Stored items
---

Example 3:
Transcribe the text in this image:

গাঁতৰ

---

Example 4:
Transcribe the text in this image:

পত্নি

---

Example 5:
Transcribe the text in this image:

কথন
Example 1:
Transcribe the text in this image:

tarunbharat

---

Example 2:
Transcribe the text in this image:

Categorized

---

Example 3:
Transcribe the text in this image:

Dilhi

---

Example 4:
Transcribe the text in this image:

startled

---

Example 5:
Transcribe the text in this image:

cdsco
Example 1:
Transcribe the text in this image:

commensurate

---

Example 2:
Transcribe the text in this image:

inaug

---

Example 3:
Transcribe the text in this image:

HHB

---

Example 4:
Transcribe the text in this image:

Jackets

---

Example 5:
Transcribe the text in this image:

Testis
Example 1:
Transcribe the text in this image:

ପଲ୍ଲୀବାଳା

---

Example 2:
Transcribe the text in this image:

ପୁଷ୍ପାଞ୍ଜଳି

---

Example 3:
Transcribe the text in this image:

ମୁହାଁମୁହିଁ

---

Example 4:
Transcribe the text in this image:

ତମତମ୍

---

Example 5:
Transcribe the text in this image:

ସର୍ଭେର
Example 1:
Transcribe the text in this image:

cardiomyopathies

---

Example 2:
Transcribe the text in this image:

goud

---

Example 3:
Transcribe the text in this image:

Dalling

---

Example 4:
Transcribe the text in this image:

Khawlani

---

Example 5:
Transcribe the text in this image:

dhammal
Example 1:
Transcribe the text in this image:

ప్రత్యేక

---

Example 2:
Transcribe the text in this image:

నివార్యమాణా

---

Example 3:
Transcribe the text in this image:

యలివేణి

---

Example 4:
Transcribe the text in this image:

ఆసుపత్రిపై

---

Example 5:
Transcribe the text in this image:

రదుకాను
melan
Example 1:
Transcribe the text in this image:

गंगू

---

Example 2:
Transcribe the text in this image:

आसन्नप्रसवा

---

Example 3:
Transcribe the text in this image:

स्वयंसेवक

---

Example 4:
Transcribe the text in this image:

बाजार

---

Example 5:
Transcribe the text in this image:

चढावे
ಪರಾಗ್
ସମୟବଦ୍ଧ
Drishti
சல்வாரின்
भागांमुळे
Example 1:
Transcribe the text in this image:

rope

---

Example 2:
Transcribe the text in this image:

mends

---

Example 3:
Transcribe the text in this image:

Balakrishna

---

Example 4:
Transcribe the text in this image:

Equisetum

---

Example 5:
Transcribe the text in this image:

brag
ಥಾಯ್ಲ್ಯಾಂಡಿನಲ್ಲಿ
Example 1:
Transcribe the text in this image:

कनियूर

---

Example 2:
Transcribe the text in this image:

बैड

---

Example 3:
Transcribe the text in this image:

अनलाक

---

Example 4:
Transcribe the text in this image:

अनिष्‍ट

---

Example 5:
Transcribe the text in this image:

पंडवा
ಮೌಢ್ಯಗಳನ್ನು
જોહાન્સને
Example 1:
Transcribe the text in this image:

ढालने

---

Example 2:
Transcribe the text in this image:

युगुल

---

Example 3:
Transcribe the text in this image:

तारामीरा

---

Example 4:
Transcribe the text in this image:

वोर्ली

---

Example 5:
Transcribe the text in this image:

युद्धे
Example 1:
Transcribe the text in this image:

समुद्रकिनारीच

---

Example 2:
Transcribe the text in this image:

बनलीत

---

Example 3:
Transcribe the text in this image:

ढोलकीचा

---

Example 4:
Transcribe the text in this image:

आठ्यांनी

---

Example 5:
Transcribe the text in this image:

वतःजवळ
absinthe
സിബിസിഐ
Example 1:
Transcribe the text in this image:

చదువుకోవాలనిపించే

- PROBLEM STATEMENT
Having read the entries above, set each one down again exactly.

- RESULT FOR THIS TASK
---

Example 3:
Transcribe the text in this image:

গাঁতৰ

---

Example 4:
Transcribe the text in this image:

পত্নি

---

Example 5:
Transcribe the text in this image:

কথন
Example 1:
Transcribe the text in this image:

tarunbharat

---

Example 2:
Transcribe the text in this image:

Categorized

---

Example 3:
Transcribe the text in this image:

Dilhi

---

Example 4:
Transcribe the text in this image:

startled

---

Example 5:
Transcribe the text in this image:

cdsco
Example 1:
Transcribe the text in this image:

commensurate

---

Example 2:
Transcribe the text in this image:

inaug

---

Example 3:
Transcribe the text in this image:

HHB

---

Example 4:
Transcribe the text in this image:

Jackets

---

Example 5:
Transcribe the text in this image:

Testis
Example 1:
Transcribe the text in this image:

ପଲ୍ଲୀବାଳା

---

Example 2:
Transcribe the text in this image:

ପୁଷ୍ପାଞ୍ଜଳି

---

Example 3:
Transcribe the text in this image:

ମୁହାଁମୁହିଁ

---

Example 4:
Transcribe the text in this image:

ତମତମ୍

---

Example 5:
Transcribe the text in this image:

ସର୍ଭେର
Example 1:
Transcribe the text in this image:

cardiomyopathies

---

Example 2:
Transcribe the text in this image:

goud

---

Example 3:
Transcribe the text in this image:

Dalling

---

Example 4:
Transcribe the text in this image:

Khawlani

---

Example 5:
Transcribe the text in this image:

dhammal
Example 1:
Transcribe the text in this image:

ప్రత్యేక

---

Example 2:
Transcribe the text in this image:

నివార్యమాణా

---

Example 3:
Transcribe the text in this image:

యలివేణి

---

Example 4:
Transcribe the text in this image:

ఆసుపత్రిపై

---

Example 5:
Transcribe the text in this image:

రదుకాను
melan
Example 1:
Transcribe the text in this image:

गंगू

---

Example 2:
Transcribe the text in this image:

आसन्नप्रसवा

---

Example 3:
Transcribe the text in this image:

स्वयंसेवक

---

Example 4:
Transcribe the text in this image:

बाजार

---

Example 5:
Transcribe the text in this image:

चढावे
ಪರಾಗ್
ସମୟବଦ୍ଧ
Drishti
சல்வாரின்
भागांमुळे
Example 1:
Transcribe the text in this image:

rope

---

Example 2:
Transcribe the text in this image:

mends

---

Example 3:
Transcribe the text in this image:

Balakrishna

---

Example 4:
Transcribe the text in this image:

Equisetum

---

Example 5:
Transcribe the text in this image:

brag
ಥಾಯ್ಲ್ಯಾಂಡಿನಲ್ಲಿ
Example 1:
Transcribe the text in this image:

कनियूर

---

Example 2:
Transcribe the text in this image:

बैड

---

Example 3:
Transcribe the text in this image:

अनलाक

---

Example 4:
Transcribe the text in this image:

अनिष्‍ट

---

Example 5:
Transcribe the text in this image:

पंडवा
ಮೌಢ್ಯಗಳನ್ನು
જોહાન્સને
Example 1:
Transcribe the text in this image:

ढालने

---

Example 2:
Transcribe the text in this image:

युगुल

---

Example 3:
Transcribe the text in this image:

तारामीरा

---

Example 4:
Transcribe the text in this image:

वोर्ली

---

Example 5:
Transcribe the text in this image:

युद्धे
Example 1:
Transcribe the text in this image:

समुद्रकिनारीच

---

Example 2:
Transcribe the text in this image:

बनलीत

---

Example 3:
Transcribe the text in this image:

ढोलकीचा

---

Example 4:
Transcribe the text in this image:

आठ्यांनी

---

Example 5:
Transcribe the text in this image:

वतःजवळ
absinthe
സിബിസിഐ
Example 1:
Transcribe the text in this image:

చదువుకోవాలనిపించే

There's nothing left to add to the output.